Comme beaucoup d’ados, Anne (1) angoissait face à l’oral de français du bac. Et Cathy, sa mère, avait justement fait connaissance avec cette dame « très sympa, pleine de douceur, d’empathie, de bienveillance ». Quinquagénaire, celle-ci venait de s’installer « consultante en parentalité » et proposait du « coaching thérapie », précise Cathy. « Anne a donc commencé à la voir pour un ‘coaching prise de parole’ « . Le bac s’est bien passé. « Et puis Cathy et moi avons perdu nos parents à quelques mois d’intervalle. La disparition brutale de ses grands-parents a été un choc aussi pour notre fille », poursuit son mari, Alain, le père d’Anne.
Désormais étudiante, cette dernière déprime et demande donc à revoir la gentille dame qui lui propose un… « coaching pour le deuil » (sic). Mais au bout quelques séances, « la tristesse d’Anne plonge beaucoup plus loin que ça », estime cette femme. Cathy et Alain laissent donc leur fille entamer une « thérapie » avec elle. Et au fil des séances, « Anne prend ses distances, s’irrite toujours plus contre nous »…
« Le ressenti corporel »…
En 2020, la première bombe éclate. Sa « thérapie » lui a fait une »révélation ». Si elle se sent mal, c’est parce qu’elle a été « victime d’une agression sexuelle », confie-t-elle à ses parents. « Immédiatement, j’ai voulu aller avec elle porter plainte à la gendarmerie », enchaîne Alain. La déflagration suivante sera pire : sur la base d’un « ressenti corporel » suscité par la « thérapeute », Anne accuse son père d’un geste incestueux, dans son enfance.
Les faux souvenirs induits
« Notre fille reconnaît elle-même n’en avoir aucun souvenir mais assure qu’il l’a touchée. La pédopsychiatre qui la suivait n’y croit pas une seconde », souligne Cathy. Mais Anne s’enferre. Sa mère enquête. La « thérapeute » autoproclamée n’a aucun diplôme reconnu, n’est inscrite nulle part et se prévaut de charlatans notoires pour sa formation. Elle pratique aussi la « câlinothérapie ». Et « l’inceste oublié » est son mantra pour justifier tout mal-être. « Ce que vous dites fait écho à ma propre histoire » : avec cette phrase clé, elle enferme alors ses victimes dans une connivence de l’interdit.
Les faux souvenirs, a fortiori d’inceste ? L’ancienne magistrate Catherine Katz connaît ce « classique » : l’une des armes redoutables des « gourous et gourelles » pour placer sous emprise une personne fragile et la couper de sa famille.
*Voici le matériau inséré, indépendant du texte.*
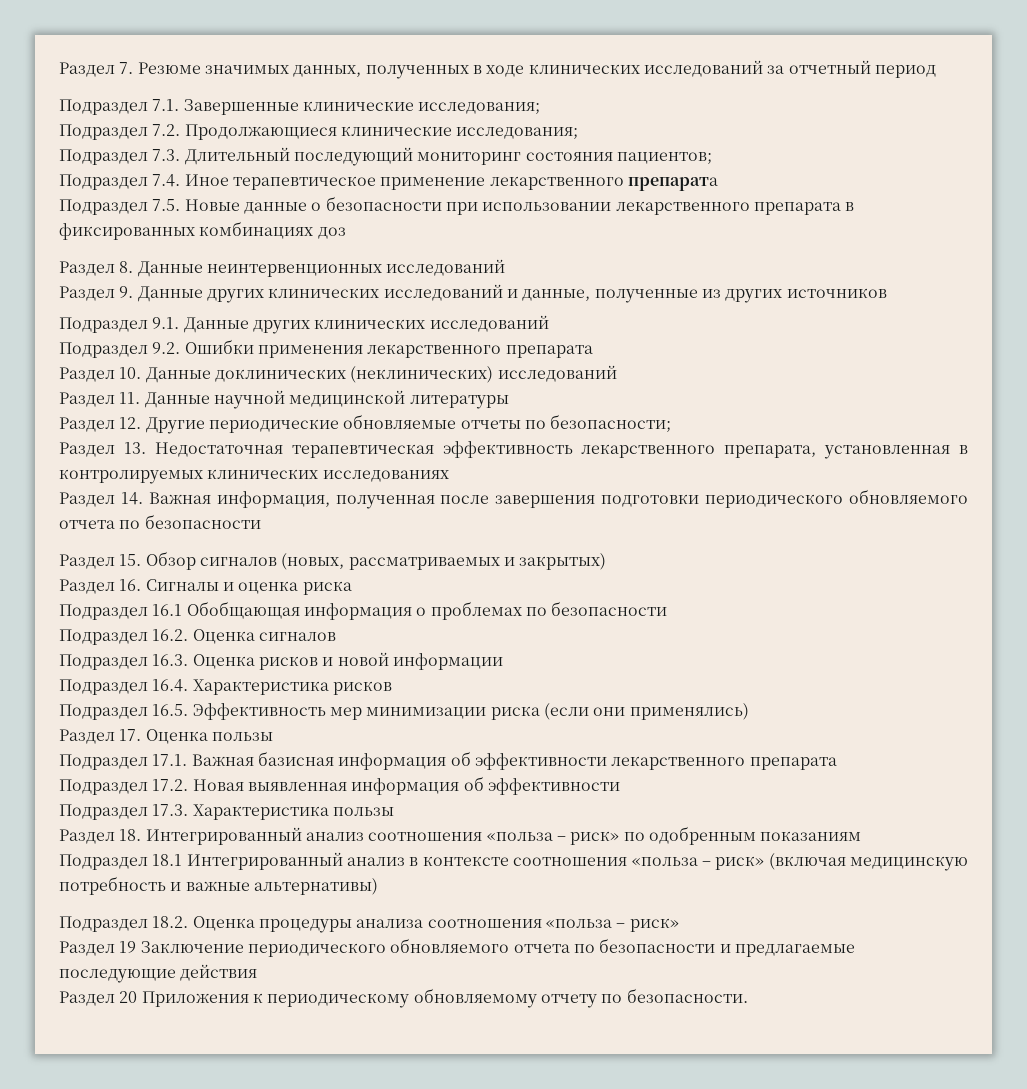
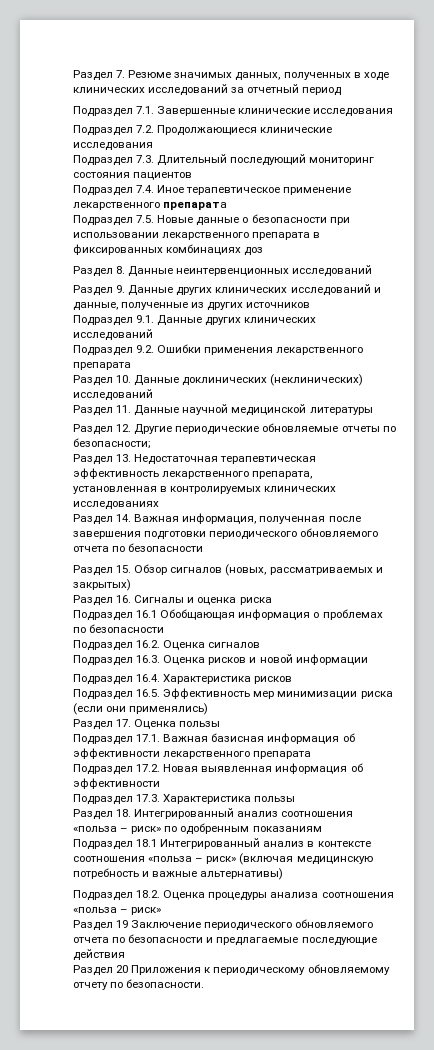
[418,102,541,114] исследования; -> [313,108,394,117] исследования
[456,127,579,139] исследования; -> [73,142,153,151] исследования
[616,152,712,164] пациентов; -> [133,172,193,180] пациентов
Fondateur de l’association Psychothérapie vigilance en 2001 – « au service des victimes de thérapies déviantes, abusives ou psycho sectaires » – le Tarbais Guy Rouquet alertait déjà la commission d’enquête du Sénat sur ces « psycho dérapeutes », en 2012.
« L’Unadfi fait exactement le même constat que la Miviludes, côté santé. Mais si le problème augmente, il n’est pas nouveau », rappelle Catherine Katz, sa présidente. « Et ce ne sont pas les seuls soins non conventionnels dangereux que nous rapportent les familles », s’inquiète-t-elle. « Il y a aussi le ‘respirianisme’qui prône de ne plus manger et boire pour se nourrir du souffle cosmique » ou « cette jeune femme souffrant d’une maladie héréditaire dont un médecin prétend ‘reprogrammer les gènes’avec des huiles essentielles, contre la douleur ».
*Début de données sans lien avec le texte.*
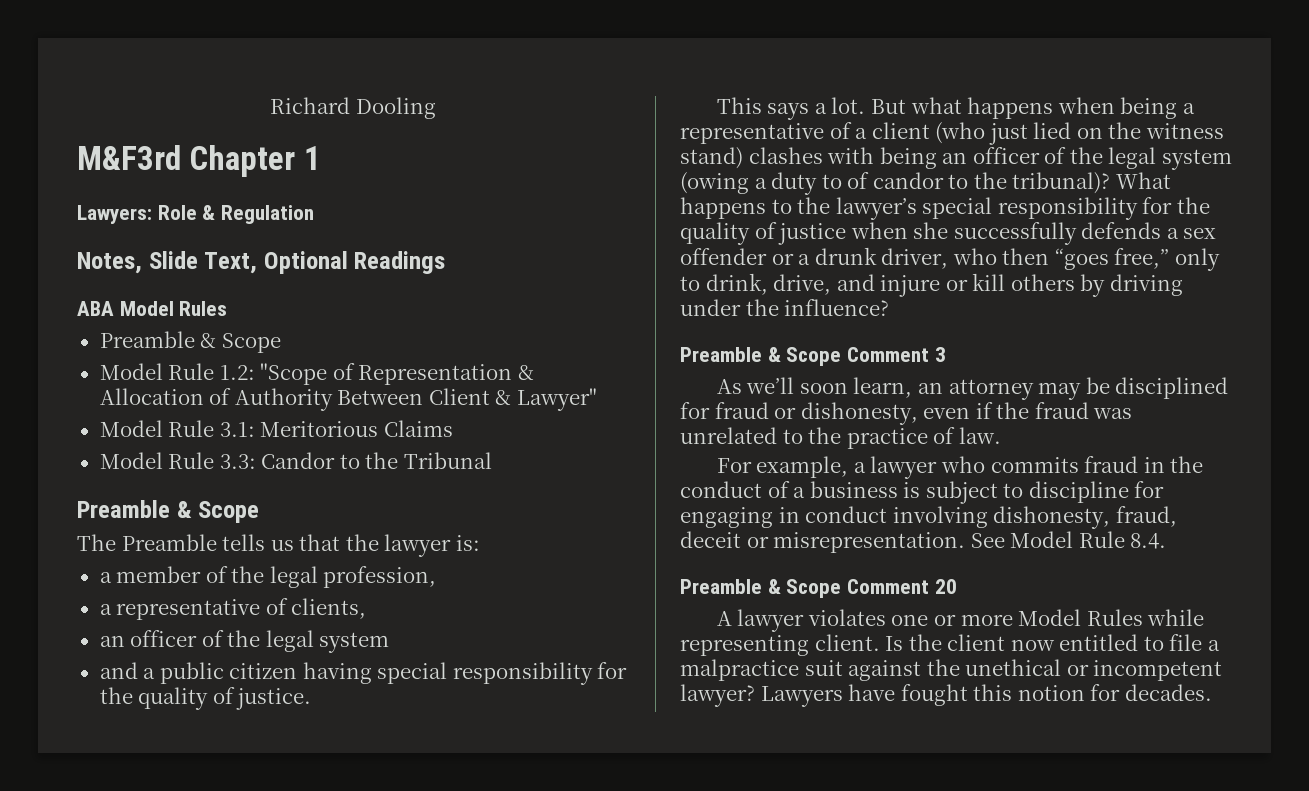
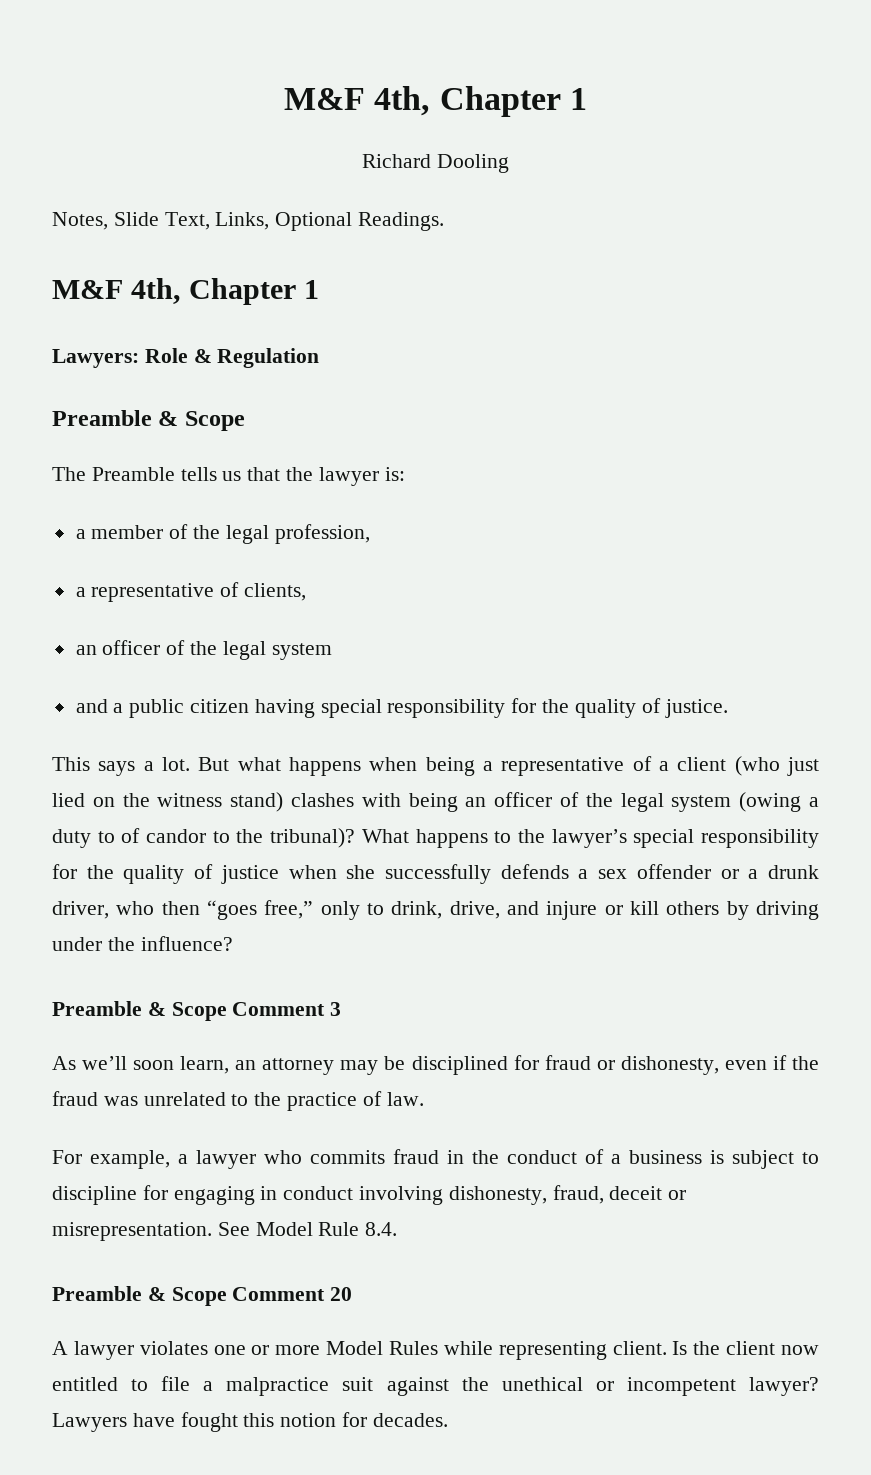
[270,97,436,119] [77,145,181,170] Richard Dooling // M&F3rd -> [284,86,587,117] [362,154,509,173] [52,212,445,231] [52,278,182,304] M&F 4th, Chapter 1 // Richard Dooling // Notes, Slide Text, Links, Optional Readings. // M&F 4th,
[77,251,446,274] [77,301,228,316] [99,331,281,353] [99,363,534,385] [99,388,597,411] [99,420,453,437] [99,452,492,469] // Notes, Slide Text, Optional Readings // ABA Model Rules // Preamble & Scope // Model Rule 1.2: "Scope of Representation & Allocation of Authority Between Client & Lawyer" // Model Rule 3.1: Meritorious Claims // Model Rule 3.3: Candor to the Tribunal -> (320, 358) none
Plus personnellement ? Catherine Katz a aussi vu souffrir et mourir une amie qu’un « praticien non conventionnel » avait soignée avec des plantes « pour un cancer du sein »… Et elle vient de répondre à une mère désespérée : « Le traitement médicamenteux de son fils bipolaire l’avait stabilisé, il menait une vie normale. Sa nouvelle amie le lui a fait arrêter pour des plantes. Il a fallu interner ce garçon en hôpital psychiatrique. »
« Là où un médecin diplômé ne fait aucune autre promesse que de soigner au mieux, les pseudo thérapeutes, eux, se servent de toute souffrance physique ou mentale pour promettre de tout guérir, sans diplôme. Et chaque mouvement sectaire reflète la déviance qui obsède le gourou, la gourelle », remarque- t-elle aussi.
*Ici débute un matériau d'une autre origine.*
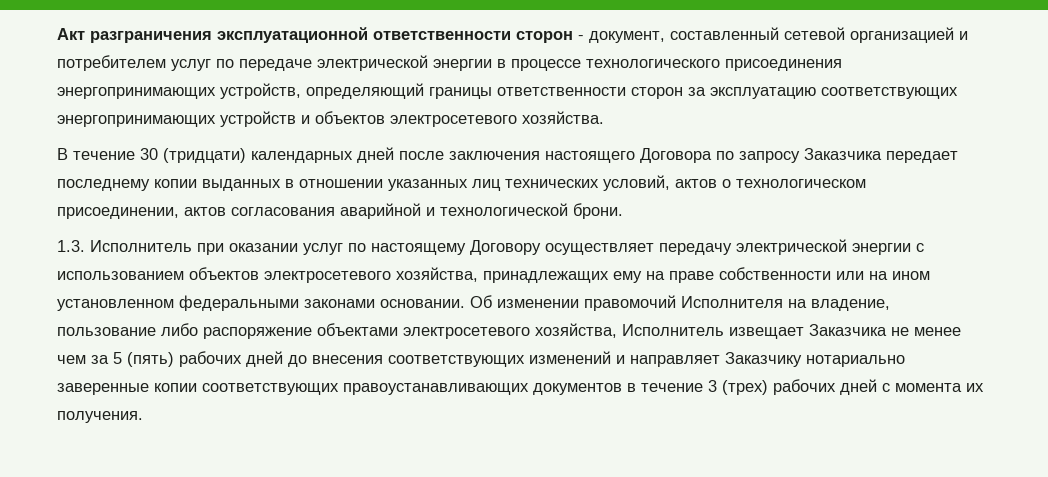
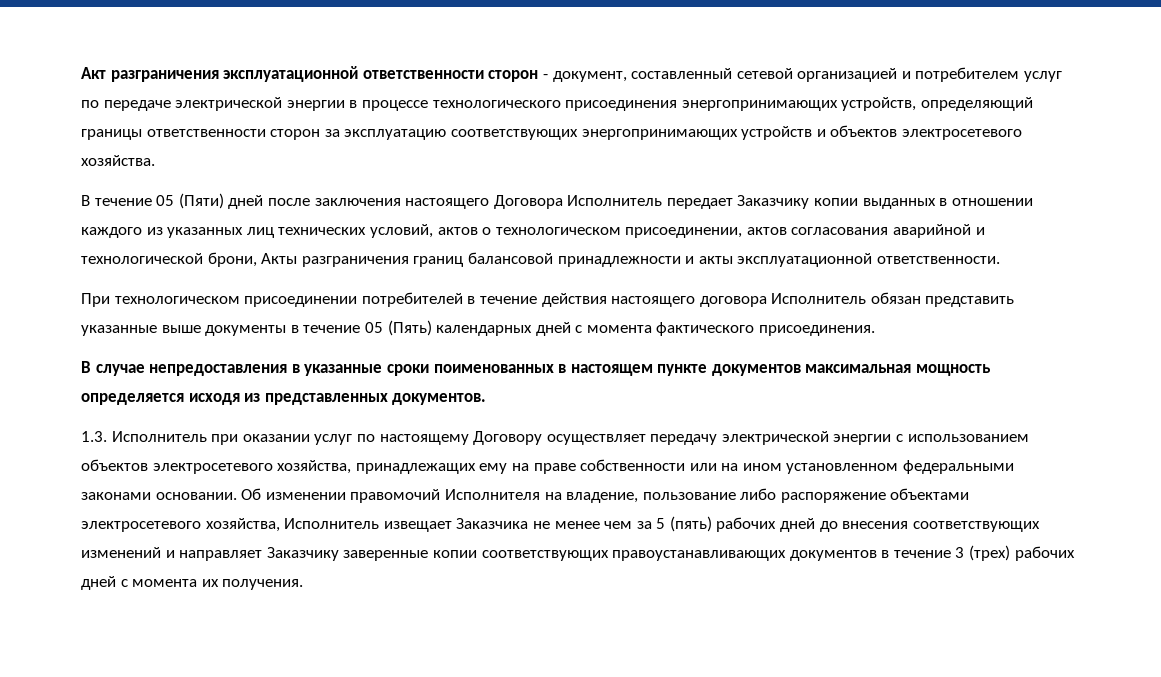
[140,148,353,163] 30 (тридцати) календарных -> [156,193,224,209] 05 (Пяти)
[716,148,958,163] [57,179,150,191] по запросу Заказчика передает последнему -> [567,195,810,209] Исполнитель передает Заказчику
(383, 183) none -> [81,227,163,238] каждого из
[573,203,623,219] брони. -> [207,252,1000,267] [81,292,1015,307] [81,320,876,336] [81,361,992,376] [81,393,487,405] брони, Акты разграничения границ балансовой принадлежности и акты эксплуатационной ответственности. // При технологическом присоединении потребителей в течение действия настоящего договора Исполнитель обязан представить указанные выше документы в течение 05 (Пять) календарных дней с момента фактического присоединения. // В случае непредоставления в указанные сроки поименованных в настоящем пункте документов максимальная мощность определяется исходя из представленных документов.
[806,355,905,367] нотариально -> (339, 554) none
Comme ce faux souvenir induit d’inceste, dans le cas d’Anne. « Cette femme a manipulé la mémoire de notre fille et détruit notre famille », concluent Cathy et Alain. Bilan, cinq victimes. Anne, ses frères et ses parents.
(1) Les prénoms ont été changés pour respecter la demande d’anonymat de cette famille.